“And as they came out, they found a man of Cyrene, Simon by name:
him they compelled to bear his cross.”
Simon of Cyrene was at the end of a gruelling journey from North Africa to celebrate the Passover in Jerusalem. Perhaps he had been resident in the Holy City for a few days and business took him beyond the walls into the country on the eve of the Passover. Perhaps he had been delayed in his journey only arriving at Jerusalem a few hours before the sacred festivities began.
But whatever Simon’s circumstances, he reached the gate of the old city just as a rather cruel and barbaric procession was exiting. He could hear the shouts and the obscenities of the soldiers and he could see the beleaguered victims, crosses upon their backs being forced through the narrow streets towards the gate and upwards to Calvary.
He reached the gate just as three condemned men were being pushed through the opening. Just then one of the men staggered. It was obvious his blood loss was considerable.
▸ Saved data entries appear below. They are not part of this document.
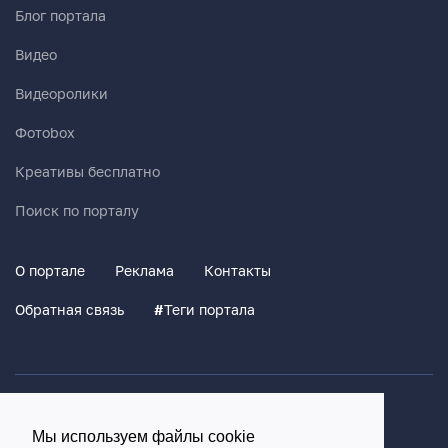
Блог портала
Видео
Видеоролики
Фотоbox
Креативы бесплатно
Поиск по порталу
О портале
Реклама
Контакты
Обратная связь
#
Теги портала
Политика конфиденциальности
Мы используем файлы cookie
Согласие на обработку персональных данных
His back bore the deep cuts inflicted by the lictor’s whip that morning. His face was pummelled and bruised. His brow has been pierced by something sharp; Simon didn’t know it then but we know that these were the marks of the crown of thorns. The man could go no further with such a cruel weight pressing upon the torn and the raw flesh.
A rough arm hauled Simon from the crowd, the cross was laid upon his back and suddenly this unassuming bystander was given a prominent place as an eye witness of the greatest event in world history.
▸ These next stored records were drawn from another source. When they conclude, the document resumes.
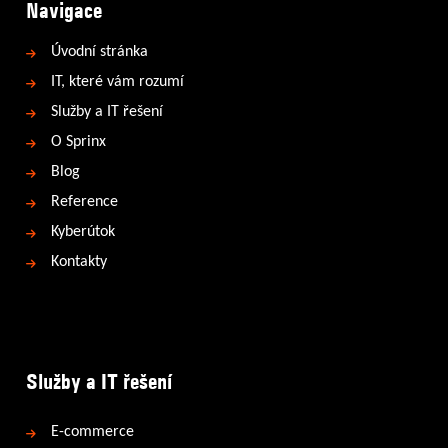
Navigace
Úvodní stránka
IT, které vám rozumí
Služby a IT řešení
O Sprinx
Blog
Reference
Kyberútok
Kontakty
Služby a IT řešení
E-commerce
Simon turned his head and he saw His eyes.
Eyes filled with pain and pity, eyes that were clear and kind and true.
How could Simon not have been moved as he carried the burden of the cross and walked step by step up Calvary with the Saviour of the World?
As the execution place was reached Simon was pushed roughly back into the crowd.
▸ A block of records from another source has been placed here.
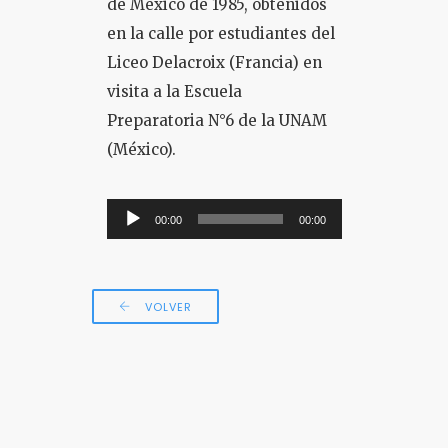
de México de 1985, obtenidos
en la calle por estudiantes del
COLOQUIO + CURSOS
Liceo Delacroix (Francia) en
visita a la Escuela
Preparatoria N°6 de la UNAM
(México).
Reproductor
00:00
00:00
de
audio
VOLVER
He was there when they crucified my Lord.
He heard the dull blow of the hammer swung low as they nailed my Lord to the tree.
He watched as the cross was raised up, exposing the Son of God to the laughter and mockery of the callous crowd.
But as Simon watched the horrific drama unfold he did so as the man who carried the cross of Jesus.
Chance encounters do not happen. God works to an orderly plan. Simon was placed at the gate on that eventful morning because he was chosen to bear the cross. He was chosen to be identified with Jesus Christ in His greatest agony.
Encounters with Jesus Christ take place today. Sitting in a church service, listening to a radio programme, reading a Gospel tract, being engaged in conversation, experiencing a time of suffering or bereavement or reading this article…Jesus comes and looks on you…And you feel the power of that look…Eyes that suffered for you out of love are fixed on you today.
Your calling is to see His cross as your cross. This is what it means to bear the cross. It is to understand that He died for you, that He took your suffering, your torture and your Hell.
St. Mark, when recording the life of Christ for the believers in Rome many years later referred to Simon of Cyrene as the father of Alexander and Rufus. Obviously the readership in Rome knew Alexander and Rufus as being members of their fellowship; at least I can think of no other reason why Mark would record this detail. This is a comforting indicator that the cross carrier became a follower and he won his boys for Jesus.
He never forgot the encounter at the gate of old Jerusalem and the day he carried the cross.